CARLO CALENDA. PUNTARE SULL'EXPORT

di Silvio Rossi

 

Investire verso l’estero. Non c’è crescita se ci si limita a progettare le nostre attività solo nello spazio nazionale, in un mondo globalizzato si deve avere il coraggio di affrontare i mercati. Ma per fare ciò bisogna avere strutture adeguate e la giusta preparazione.
L’incontro organizzato nella splendida cornice dell’Accademia Americana al Gianicolo il 13 luglio, dalla Regione Lazio, con la presenza del presidente Nicola Zingaretti ha visto numerosi rappresentati di molte ambasciate, che sono interessati a stringere rapporti economici con alcune piccole e medie imprese della nostra regione.
È stato anche presentato un progetto per formare venti giovani laureati, con un corso totalmente orientato al marketing internazionale, perché esportatori non ci si improvvisa, per mantenere la presenza sui mercati stranieri bisogna conoscere a fondo i meccanismi del commercio.
L’iniziativa regionale ha visto la collaborazione del Ministero per lo sviluppo economico, che era rappresentato dal viceministro Carlo Calenda, che ha la delega al commercio internazionale.


Abbiamo chiesto al vice ministro alcune impressioni sul lavoro svolto dalla Regione Lazio, e dalle altre regioni italiane:
La Regione Lazio, in particolare il presidente Zingaretti, sta sviluppando molti progetti per quanto riguarda le imprese.
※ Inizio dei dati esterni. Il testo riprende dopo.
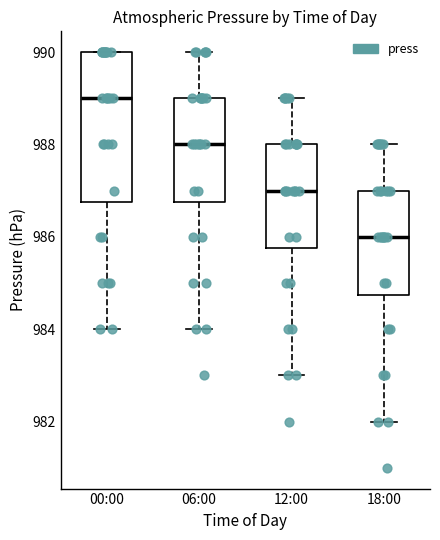

Which box is the tallest, from its lower edge to its upper edge?

00:00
È un comportamento in linea con le atre regioni, oppure è “più avanti”?
Che l’internazionalizzazione sia importante, lo sentono tutte le regioni. Questo non sempre si traduce però in attività coerenti, e con soldi spesi bene, la Regione Lazio è una di quelle che meglio di tutte sta lavorando su questo tema, e lo fa in maniera estremamente sinergica sul piano nazionale, cioè le cose le vediamo insieme, e questo è fondamentale. Da questo punto di vista si può dire che è molto avanti.
C’è quindi un’Italia a due velocità? Il Lazio è una regione grande, con strutture adeguate, le regioni piccole sotto questo punto di vista hanno maggiori difficoltà?
Sì, le regioni piccole hanno delle difficoltà, non c’è dubbio, le regioni del sud hanno difficoltà. Molto spesso ci sono regioni grandi, con vocazione all’export, che hanno anche i fondi, ma spesso li spendono male, perché non vuol dire solo la dimensione, ma anche la capacità di lavorare.
Quali sono le ricette per diventare competitivi?
Il master che abbiamo presentato, è orientato al futuro, è qualcosa di innovativo che tende a formare gli esperti di domani, questo è il tema centrale su cui le regioni devono lavorare, sulla capacità di creare innovazione dentro le aziende, oggi noi abbiamo una carenza assoluta di export manager, che sappiano gestire le esportazioni.
Si sta puntando molto sull’export oggi. C’è stata negli anni passati una flessione?
No, il nostro export è sostanzialmente aumentato nel tempo, le aziende che esportano sono 210.000, in termini dimensionali il nostro export non è mai stato così forte. Il problema non è questo. Le aziende che esportano sono tante, quelle che lo fanno in maniera strutturale, che lo fanno con più del 50 % del fatturato, sono pochissime sono 15.000, per cui non dobbiamo aumentare il numero di quelle che esportano in generale, ma di quelle che lo fanno in maniera strutturale.
Come sono cambiati invece i mercati? Si parla molto della Cina, o di altri paesi emergenti.
I mercati cambiano in continuazione, noi possiamo dire che il focus maggiore l’abbiamo negli Stati Uniti, dove abbiamo ancora un potenziale inespresso enorme, di circa dieci miliardi di euro, un mercato stabile, in crescita, dove le nostre aziende hanno appena intaccato la superficie, perché nell’America profonda non sono mai andate, ed è un mercato stabile. Poi certo la Cina è molto importante, ma rimangono barriere all’ingresso, per esempio per un’azienda media.